My conversation was not worthy of Christ in those days. Yet, in recent years, I have committed to seeking forgiveness from all the people I've reacted to with a lack of grace. And I've tried to be at peace with everyone I know.

Paul lists six things we must remove from our lives if we are to grow in the grace of Christ: "Let all bitterness, and wrath, and anger, and clamor, and evil speaking, be put away from you, with all malice" (Ephesians 4:31).

Many Christians think a life of holiness consists of diligent prayer, intense Bible study and serving others sacrificially. Indeed, all of these things can contribute to holiness. Yet we dare not skip over these six issues on Paul's list. The apostle says we absolutely must face these things if we are to grow in grace. You could be a missionary, offering your life as a sacrifice, owning no possessions, spending all your time in service to others. But if you ignore the heart issues Paul mentions here, you will grieve the Holy Spirit. Your growth will be stunted, and you'll end up a spiritual zombie.

The first three items on Paul's list -- bitterness, wrath and anger -- are self-explanatory. Bitterness is a refusal to let go of an old wound or forgive a past wrong. Wrath is a stronghold of resentment coupled with a hope to gain revenge. Anger is exasperation -- either a quick, explosive outburst, or a slow burn of indignation toward someone.

We have already talked about "evil speaking," or words that tear down. So, let's look at the remaining two items -- clamor and malice. What does Paul mean by these?

As I was working on this message, I took a break and walked into our bedroom where my wife was cleaning. I noticed that our huge, heavy dresser had been moved to the middle of the room. Obviously, Gwen had moved it so she could clean behind it. Nothing sets me off more than when my wife tries to move heavy furniture without my help. I'm always afraid she's going to injure herself. Throughout our marriage I've begged her, "Don't ever do this by yourself. Just call me, and I'll help."

When I saw what she'd done, I blasted her: "How stupid could this be? You could have hurt yourself. Why didn't you call me? You know how I feel about this." I moved the dresser back into place, all the while grumbling, "Of all the dumb, unthinking things. Don't ever try this again. You're not Superwoman."

When I got back to my study, I immediately came to the word "clamor." I asked the Holy Spirit to show me what it meant. He answered quickly: "Clamor is what you just did to your wife." A clamor is a sudden outburst over nothing -- an unnecessary hubbub, a loud noise made for no purpose. We cause a clamor when we make a big issue out of something insignificant, or cause a scene rather than trying to help or heal.

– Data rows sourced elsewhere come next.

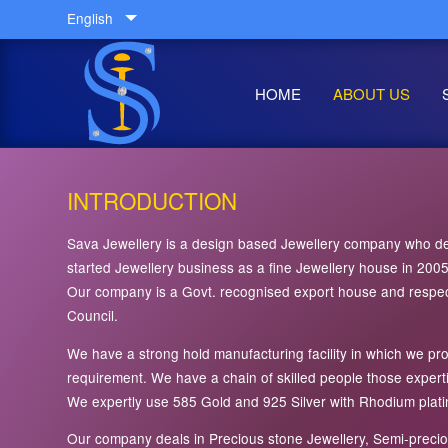
English
HOME
ABOUT US
INTRODUCTION
Sava Jewellery is a design based Jewellery company who dea
started Jewellery business as a fine Jewellery house in 20
Our company is a Govt. recognised export house and respec
Council.
We have a strong hold manufacturing facility in which we p
requirement. We have a chain of skilled people those exper
We expertly use 585 Gold and 925 Silver with Rhodium platin
Our company deals in Precious stone Jewellery, Semi-preciou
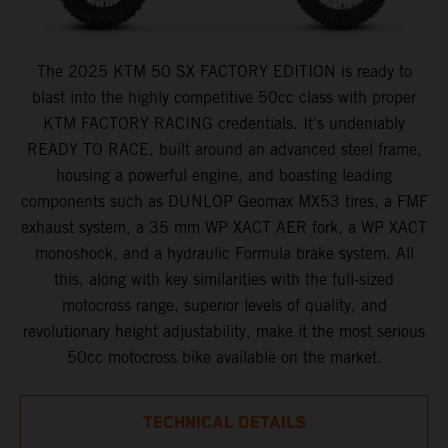
The 2025 KTM 50 SX FACTORY EDITION is ready to
blast into the highly competitive 50cc class with proper
KTM FACTORY RACING credentials. It's undeniably
READY TO RACE, built around an advanced steel frame,
housing a powerful engine, and boasting leading
components such as DUNLOP Geomax MX53 tires, a FMF
exhaust system, a 35 mm WP XACT AER fork, a WP XACT
monoshock, and a hydraulic Formula brake system. All
this, along with key similarities with the full-sized
motocross range, superior levels of quality, and
revolutionary height adjustability, make it the most serious
50cc motocross bike available on the market.
TECHNICAL DETAILS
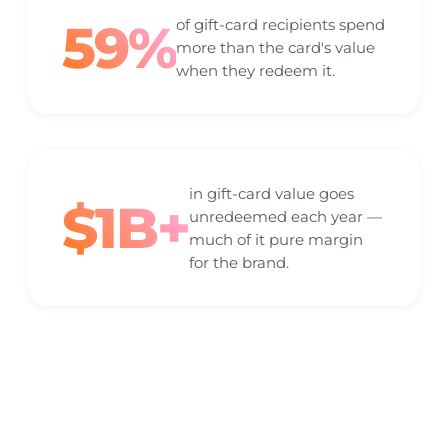
59%
of gift-card recipients spend
more than the card's value
when they redeem it.
in gift-card value goes
$1B+
unredeemed each year —
much of it pure margin
for the brand.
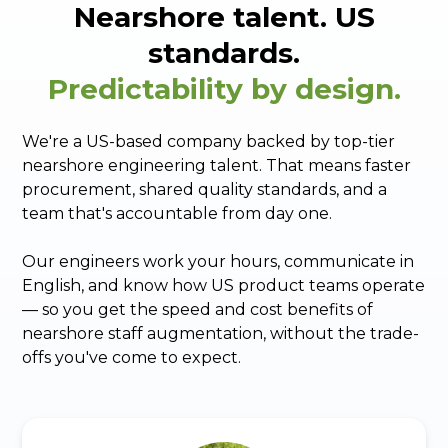
Nearshore talent. US
standards.
Predictability by design.
We're a US-based company backed by top-tier
nearshore engineering talent. That means faster
procurement, shared quality standards, and a
team that's accountable from day one.
Our engineers work your hours, communicate in
English, and know how US product teams operate
— so you get the speed and cost benefits of
nearshore staff augmentation, without the trade-
offs you've come to expect.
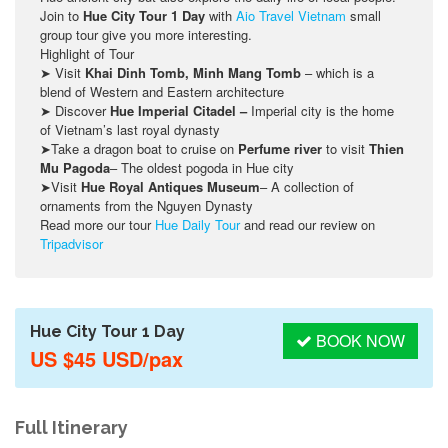
Join to
Hue City Tour 1 Day
with
Aio Travel Vietnam
small
group tour give you more interesting.
Highlight of Tour
➤ Visit
Khai Dinh Tomb, Minh Mang Tomb
– which is a
blend of Western and Eastern architecture
➤ Discover
Hue Imperial Citadel –
Imperial city is the home
of Vietnam’s last royal dynasty
➤Take a dragon boat to cruise on
Perfume river
to visit
Thien
Mu Pagoda
– The oldest pogoda in Hue city
➤Visit
Hue Royal Antiques Museum
– A collection of
ornaments from the Nguyen Dynasty
Read more our tour
Hue Daily Tour
and read our review on
Tripadvisor
Hue City Tour 1 Day
BOOK NOW
US $45 USD/pax
Full Itinerary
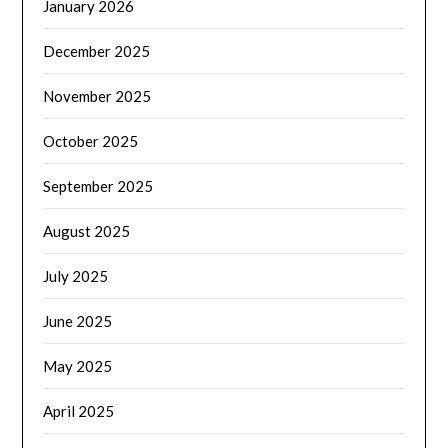
January 2026
December 2025
November 2025
October 2025
September 2025
August 2025
July 2025
June 2025
May 2025
April 2025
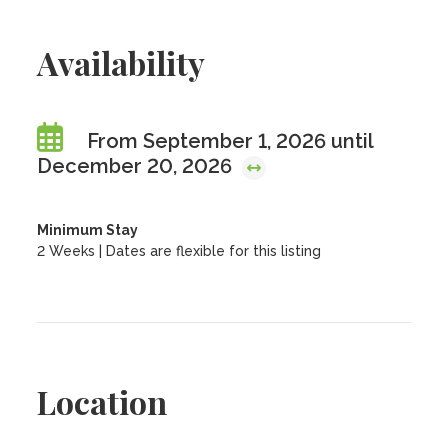
Availability
From September 1, 2026 until
December 20, 2026
Minimum Stay
2 Weeks | Dates are flexible for this listing
Location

I immediately realized what I'd done. I went to Gwen and apologized, "Honey, forgive me. I did nothing here but cause a loud clamor."

The final item on Paul's list is malice. Malice is the desire to see someone else suffer. For many Christians, malice means hoping God will punish someone who wounded them. It's a devilish spirit, and it's usually hidden deep within the heart. In fact, most believers never voice their malice. But eventually it rises up when they learn that their enemy has been stricken. They might have only a brief moment of satisfaction, or even express sorrow for the injured person -- but they still have a spirit of malice.

When Paul says, "Put away all these evils from you," he's not talking about a quick fix. He's describing a process -- a matter of growth that takes time. At times, we may fail at ridding ourselves of these evils. But if we will quickly repent, and commit to making things right with the other person, over time these issues will fade away.

Jesus makes it clear: We cannot hold onto unforgiveness, anger or malice. If we don't rid our lives of these deadly issues, we'll remain unforgiven of our own sins. Then our iniquities will pile up against us, in spite of our devotion and good works (see Matthew 6:14-15).

So, examine your life carefully. And remind yourself of these definitions: Grace is Holy Ghost empowerment to become more like Jesus. And growing in grace is increasing in the likeness of Christ through the power of the Spirit. Finally, keep asking the question: "Am I growing more like Jesus by trusting the power of the Holy Ghost?"